Tras la guerra de liberación, al encomendarnos el Ministerio a José María Albareda y a mí la reorgani­zación del Instituto – Escuela y su transformación en el Instituto Ra­miro de Maeztu, no pudimos menos de requerir desde la primera hora la colaboración de Antonio Maga­riños. Fue entonces cuando sobre la presunta vocación científica, que no dejó de cultivar, aunque con cierta parsimonia, y lejanía, en algunos di­arios, artículos, notas y comentarios de revistas, surgió la gran vocación pedagógica. Pocos profesores en la historia moderna de la Enseñanza Media española se han entregado como Magariños a la tarea docente con más abnegada pasión, con ma­yor asiduidad y desvelo, con más ca­lidad humana y más abundante fru­to para el alumno. Su vida profesio­nal aparece reflejada en casi treinta años de labor continua de cátedra, que no abandonó un solo día. En­señaba con verdadero placer, y su docencia era fecunda, sentida y hasta diríamos deliciosa. Sus discentes declaran a una que en su boca las explicaciones resultaban siempre agradables y hacían amar una ense­ñanza tan áspera como la del latín, especialmente en la difícil sintaxis, que Magariños dominaba como po­cos.

Pero aun esta vocación estricta de la cátedra fue superada por la de educador y forjador de hombres. Si quisiera sintetizarse en una palabra la talla humana del catedrático fa­llecido, habría de decirse que fue, sobre todo, educador de treinta pro­mociones de jóvenes contemporá­neos. Designado desde los primeros tiempos del Instituto Jefe de Estu­dios, cargo que ha servido, por el ejemplo y maestría de Magariños, para implantarse luego en todos la sensibilidad de las cosas, el respeto mutuo, la defensa de la libertad, la noble preocupación del trabajo, de la disciplina y de la solidaridad hu­mana.

Día a día y hora a hora—no hay nada que supere en excelencia a es­tos ínclitos méritos de un hombre y le hagan acreedor al mejor de los homenajes postumos — fué derra­mando Magariños su vida en aras de la juventud. Los que hemos sido testigos de su generosa entrega sa­bemos valorar estos altos desvelos, que enaltecen y santifican su me­moria con la aureola de un verda­dero apóstol de la educación cris­tiana. Fue Jefe de Estudios del Instituto Ramiro de Maeztu hasta que una implacable enfermedad cardia­ca comprometió su vida y obligó a relevarle del arduo trabajo, otorgándole por él la Gran Cruz de Al­fonso el Sabio. Pero se mantuvo firme en su cátedra. «Si mi salud no me deja enseñar, ¿para qué quiero ya vivir?», fueron casi sus últimas palabras. Se mantuvo al frente de los internados, otra ingente obra de su fecunda existencia, atendida con el mejor estilo. Se mantuvo en la dirección, aunque lejana, de su querido club de baloncesto Estudiantes, creado por él y llevado a las cumbres del éxito, con el espíritu educativo de quien cree sabiamente en el principio clásico de la armonía entre la salud del alma y la del cuerpo.

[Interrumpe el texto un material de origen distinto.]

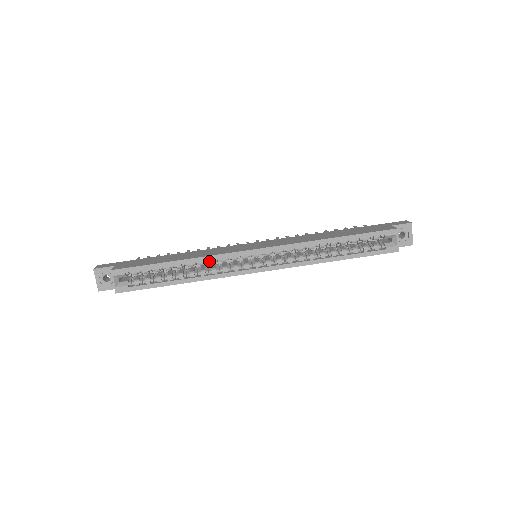
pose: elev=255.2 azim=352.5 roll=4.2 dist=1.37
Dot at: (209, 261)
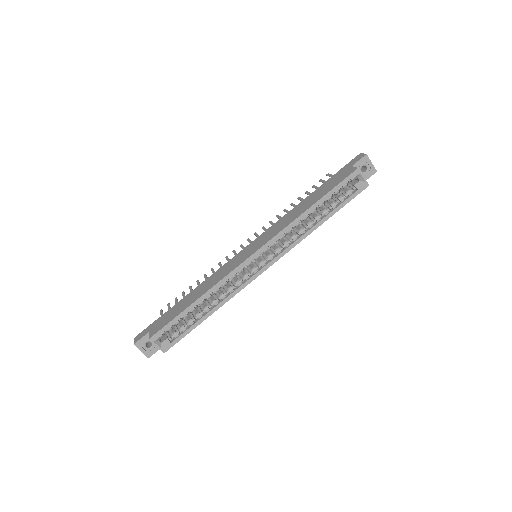
Dot at: (222, 284)
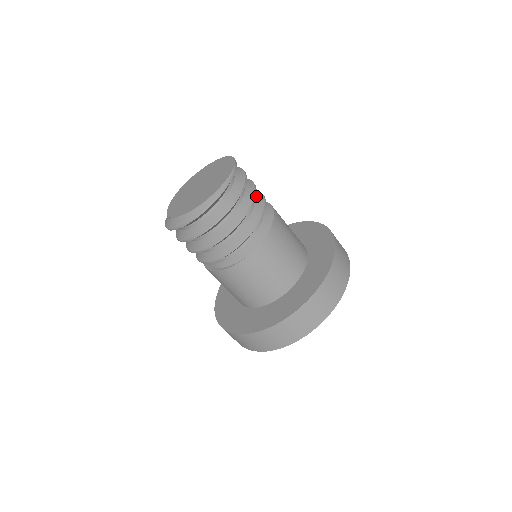
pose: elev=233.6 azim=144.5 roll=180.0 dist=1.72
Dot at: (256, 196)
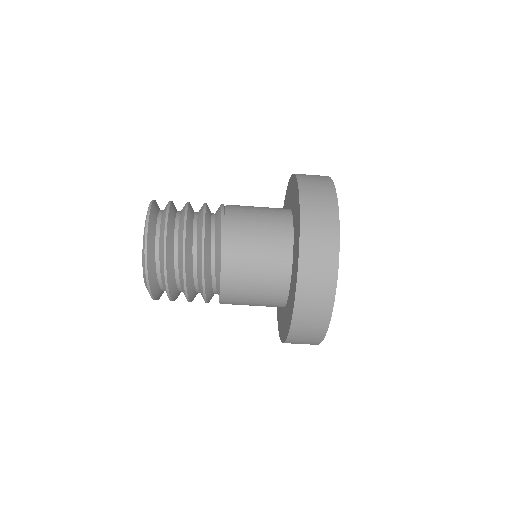
Dot at: (199, 211)
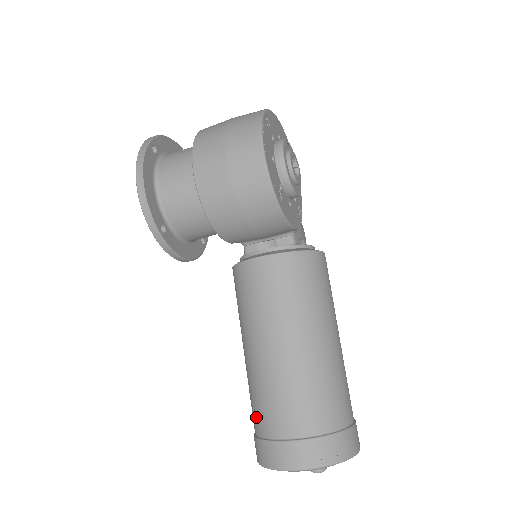
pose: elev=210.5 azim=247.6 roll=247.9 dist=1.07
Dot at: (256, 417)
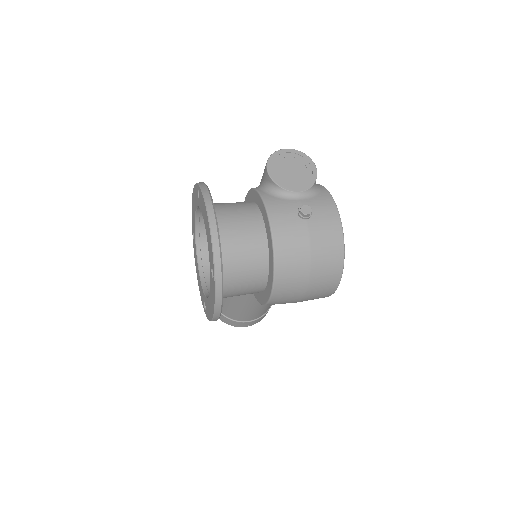
Dot at: (225, 311)
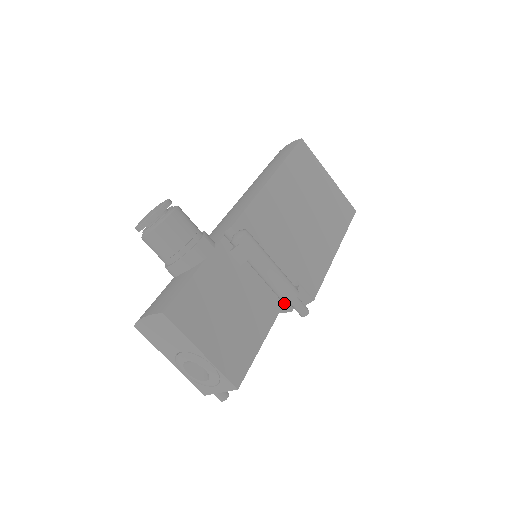
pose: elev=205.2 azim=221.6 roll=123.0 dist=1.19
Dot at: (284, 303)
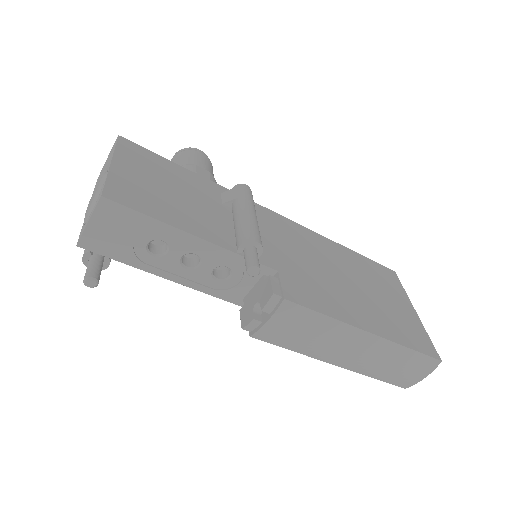
Dot at: (237, 249)
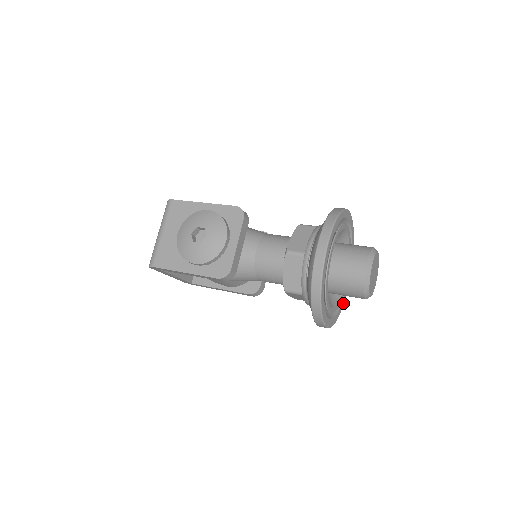
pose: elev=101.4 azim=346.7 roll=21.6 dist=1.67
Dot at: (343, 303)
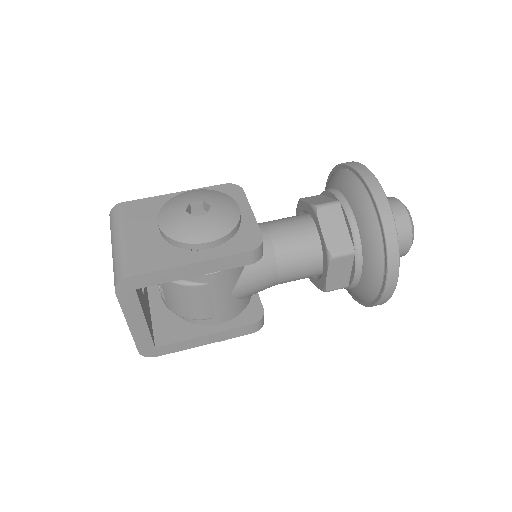
Dot at: occluded
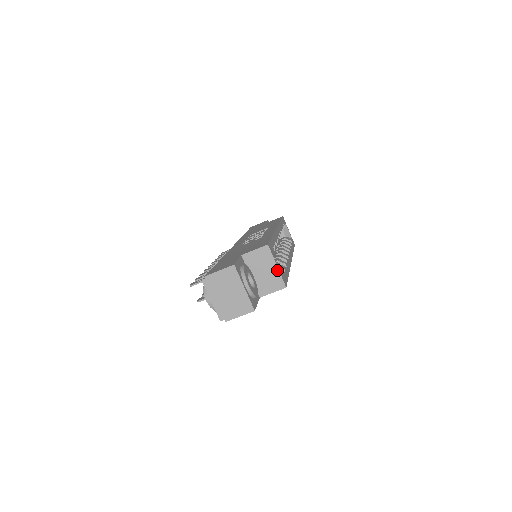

Se mantuvo, en fin, en la dirección y tutela de los estudios nocturnos, en cuya creación, imitada después en toda España, tuvo la parte principal, y en la que derrochó como nadie su gran amor de padre y de maestro por la educación de los humildes, sin distinguir de clases sociales, porque lo inspiran a la vez la justicia y la caridad, que latía en su alma hasta el momento de rendirla en la hora definitiva.

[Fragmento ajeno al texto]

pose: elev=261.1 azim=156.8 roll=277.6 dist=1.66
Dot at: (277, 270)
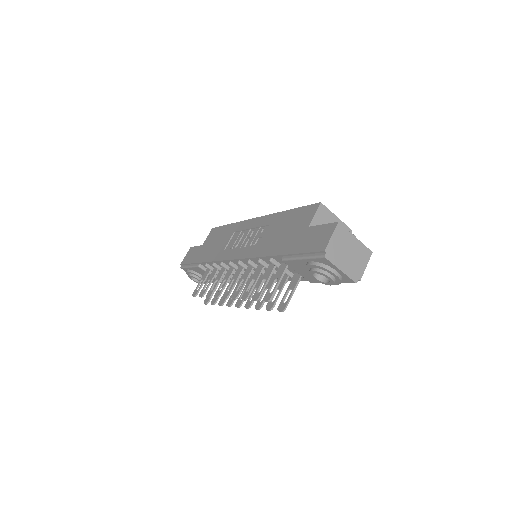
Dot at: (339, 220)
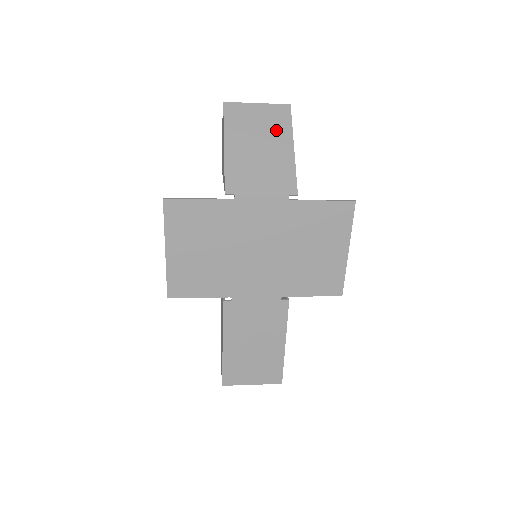
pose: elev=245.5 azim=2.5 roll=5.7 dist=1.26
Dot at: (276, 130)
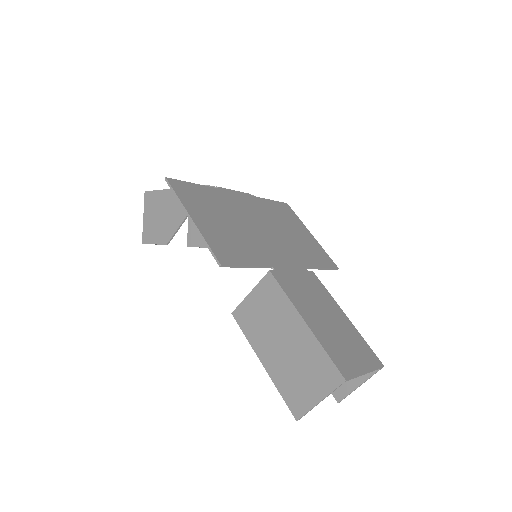
Dot at: occluded
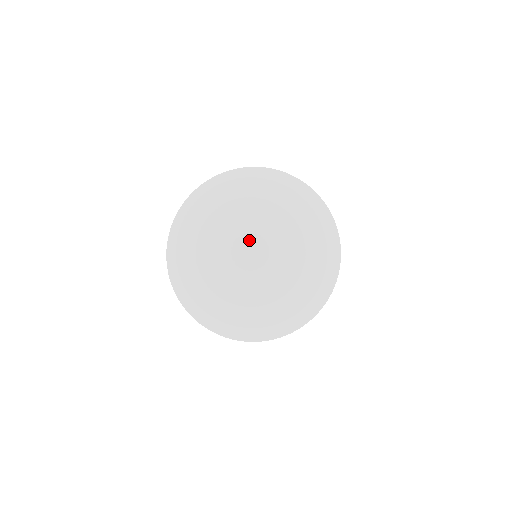
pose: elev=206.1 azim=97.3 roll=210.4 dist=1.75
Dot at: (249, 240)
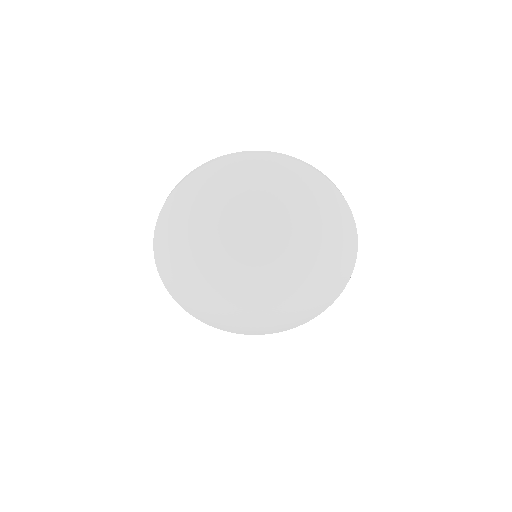
Dot at: (244, 252)
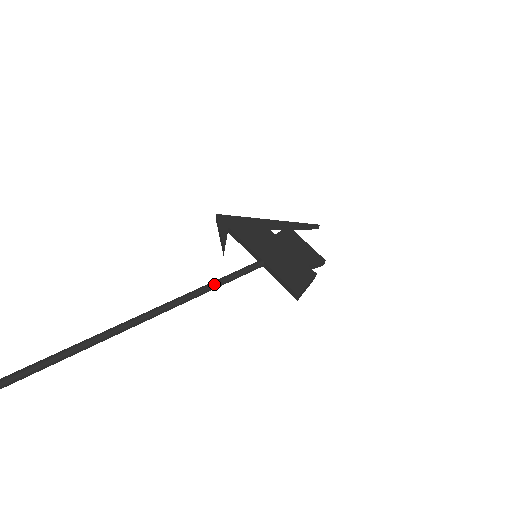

Descanse en paz este hombre «integer vitae», que pasó por la vida «bene faciendo» y merece ahora memoria perdurable. Si no hay en el balance de sus obras ese aparato —a veces falso—con que se engalanan los que alcanzan en este mundo la consideración de sabios, se registra, en cambio, el copioso haber de virtudes del varón justo, «monumento más perenne que el bronce», revelador de la más ínclita sabiduría y, sobre todo, grato, por su perfume de santidad, a los ojos de Dios.